Senate and House supporters of these could try to tie the online sales tax measure to an extension of the Internet Tax Freedom Act (ITFA), which is set to expire at the end of September. 

In the House, Judiciary Chairman Bob Goodlatte (R-Va.) has been working on his own proposal, the Online Sales Simplification Act, which would authorize states that are part of a Tax Distribution Agreement (TDA) to levy taxes based on where the retailer (origin sourcing) – not the customer (destination) – is based. Tax authorities remit to a clearinghouse that distributes taxes to destination (customer) if destination state is part of TDA.  Otherwise, the tax defaults back to seller’s origin state.  Similar to the Mainstreet Fairness Act, only states that choose to participate would be allowed to collect sales tax on remote sales, and prohibits any state that chooses not to participate, from levying sales tax on remote sales in any other fashion.  But retail groups have already panned that proposal, noting that this imposes a tax on customers in states in which THEY have not physical presence.  In essence, this is enabling states to regulate consumers outside of their jurisdiction.

Just as the Senate support for the 2013 Marketplace Fairness Act attempted, supporters of these or other measures could try once more to tie the online sales tax measure to an extension of the Internet Tax Freedom Act (ITFA), which prohibits states form imposing taxes on online access.  The one-year extension of the ITFA is set to expire at the end of September. 

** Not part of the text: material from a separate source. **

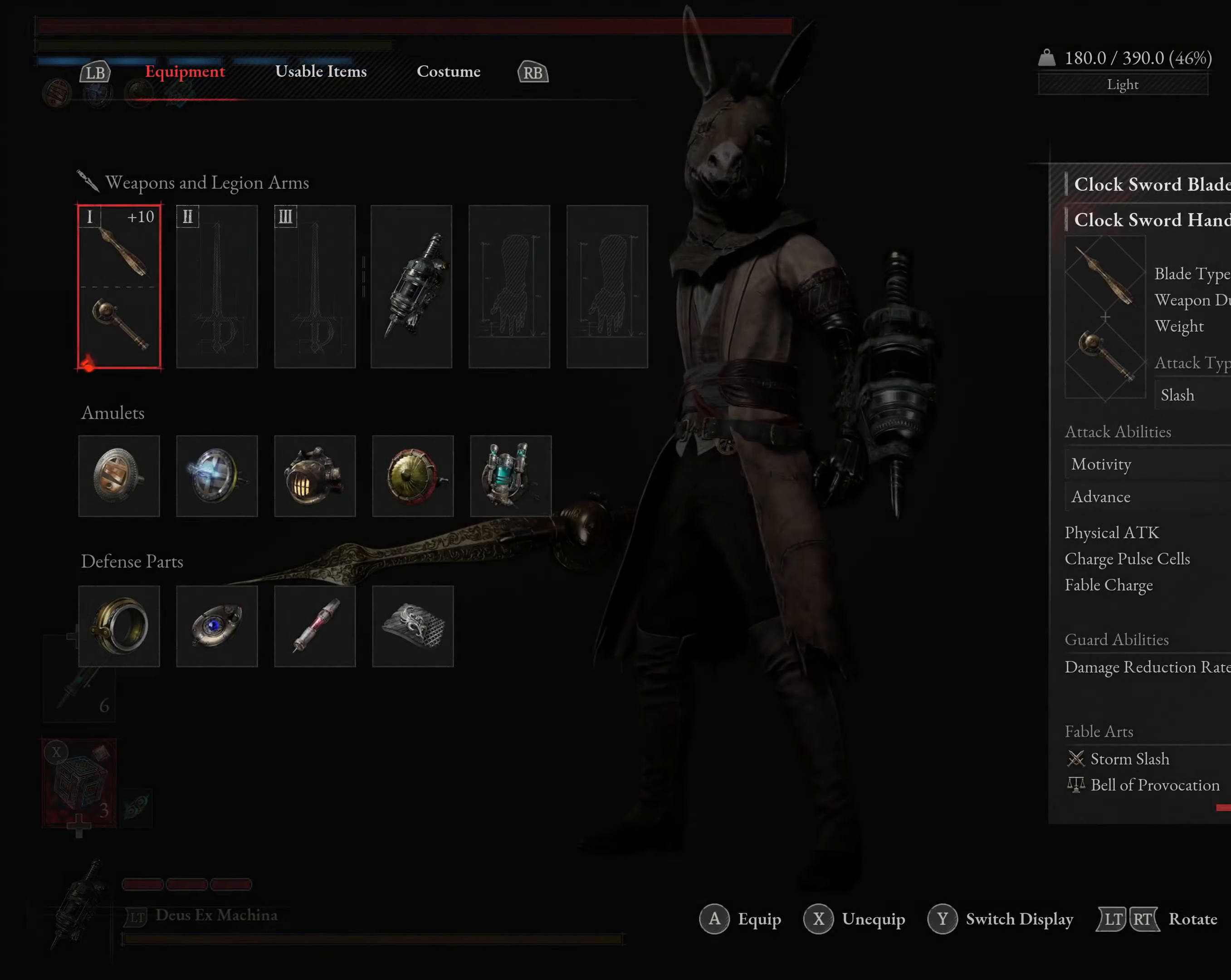
{"buttons": [], "left_stick": "center", "events": []}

Whether Justice Kennedy’s invitation to state taxing authorities to bring a sales tax nexus case before the U.S. Supreme Court are the words of one man, are the shared sentiment of several remains to be seen.  Again, this same court had the opportunity to reexamine Quill and Bellas Hess just over a year ago and declined.  Furthermore, no other Justice joined Justice Kennedy’s concurring opinion.  It does appear, however, that between these words, the Streamlined Sales Tax Project, and efforts in both the House and Senate to enable states to impose sales tax on remote sales, we are headed for “the Perfect Storm” regarding sales tax nexus.   One way or another, and as irrational and unfair as it seems, it appears that approval for states to impose sales tax on remote sales may be coming, if not this year, then in the next few years.